If you want cumulative progress, track it yourself in the reporter:

class CumulativeReporter : IProgressReporter
{
    readonly int _grandTotal;
    int _completedFromEarlierChunks;
    int _last;

    public CumulativeReporter(int grandTotal) => _grandTotal = grandTotal;

    public void Progress(int current, int total)
    {
        int globalCurrent = _completedFromEarlierChunks + current;
        if (globalCurrent - _last < 1000 && current != total) return;
        _last = globalCurrent;
        Console.Write($"\r  {globalCurrent,8}/{_grandTotal} ({100.0 * globalCurrent / _grandTotal:F1}%)");

        if (current == total) _completedFromEarlierChunks += total;
    }
}

Reporting from KNNSearch

KNNSearch does not take an IProgressReporter — it completes in microseconds, so progress reporting isn't meaningful.
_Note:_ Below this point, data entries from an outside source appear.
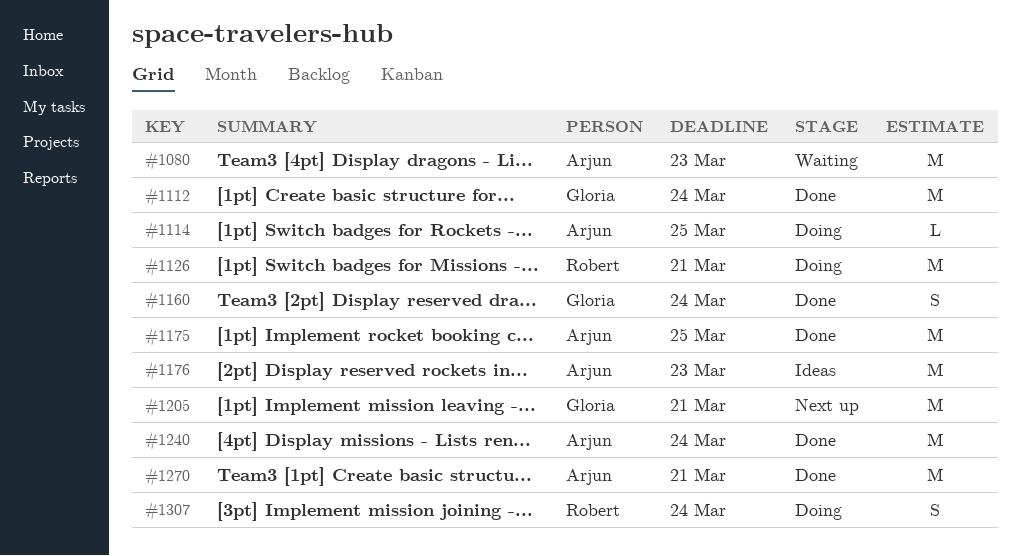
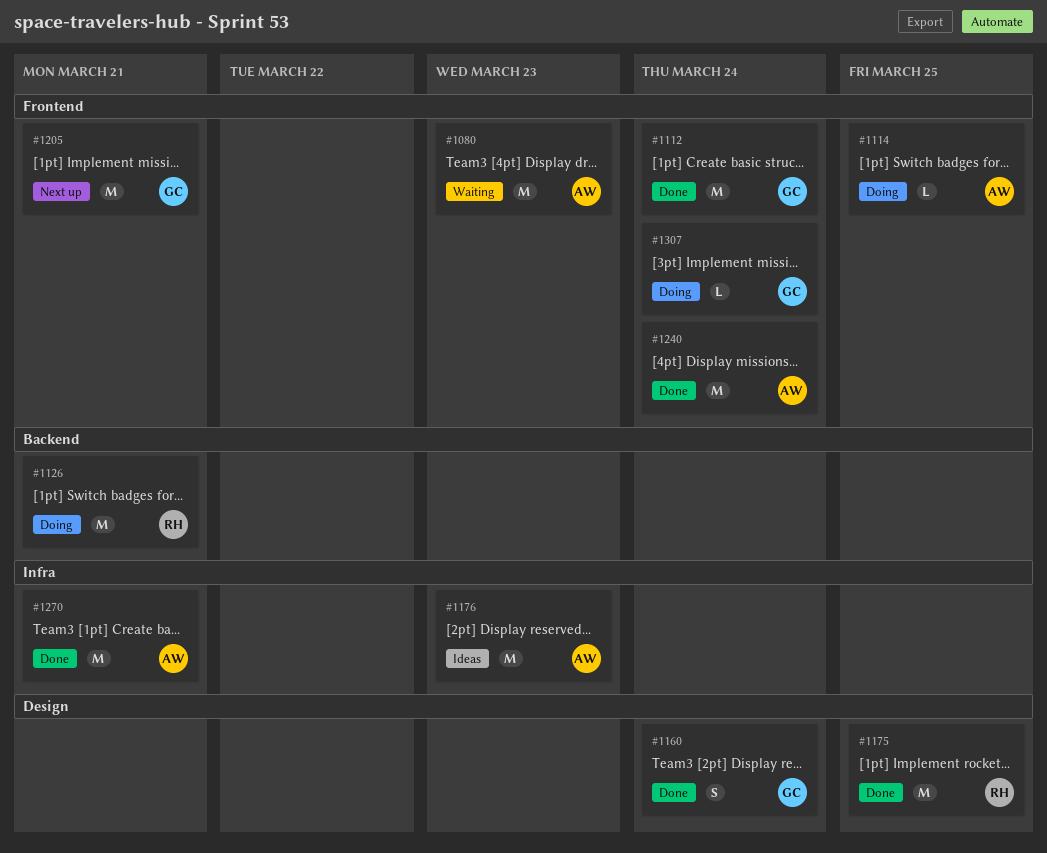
#1175, owner: Arjun -> Robert
#1307, owner: Robert -> Gloria
#1307, estimate: S -> L

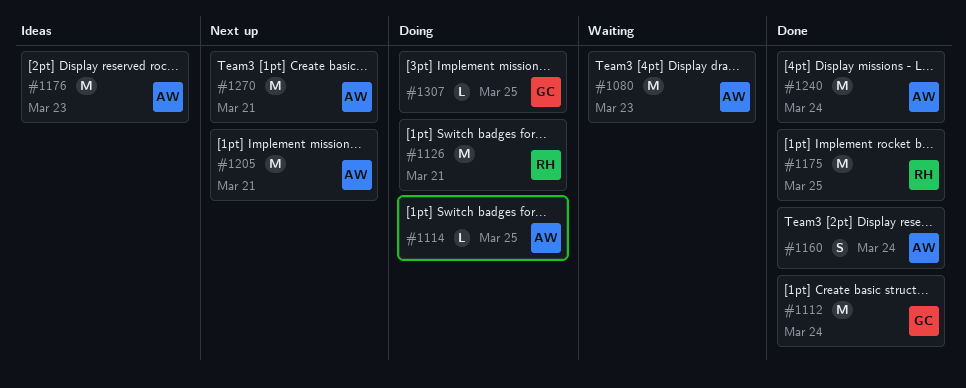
#1160, owner: GC -> AW
#1205, owner: GC -> AW
#1270, status: Done -> Next up
#1307, due: Mar 24 -> Mar 25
For long bulk-query workloads, track progress in your own loop:

int done = 0;
foreach (var query in queries)
{
    var hits = graph.KNNSearch(query, 10);
    if (Interlocked.Increment(ref done) % 1000 == 0)
        Console.Write($"\r  query {done}/{queries.Count}");
}

ETA estimation

For human-facing progress, an ETA is more useful than a raw percentage:

class EtaReporter : IProgressReporter
{
    readonly long _start = Environment.TickCount64;
    int _last;

    public void Progress(int current, int total)
    {
        if (current - _last < 5000 && current != total) return;
        _last = current;

        long elapsed = Environment.TickCount64 - _start;
        long eta = current > 0 ? elapsed * (total - current) / current : 0;

        Console.Write($"\r  {current,8}/{total} — {TimeSpan.FromMilliseconds(elapsed):mm\\:ss} elapsed, {TimeSpan.FromMilliseconds(eta):mm\\:ss} remaining");
    }
}

HNSW build time is super-linear in N (each insertion gets slightly more expensive as the graph grows), so the early ETA overestimates progress and the late ETA underestimates it. Be honest about the precision in your UI.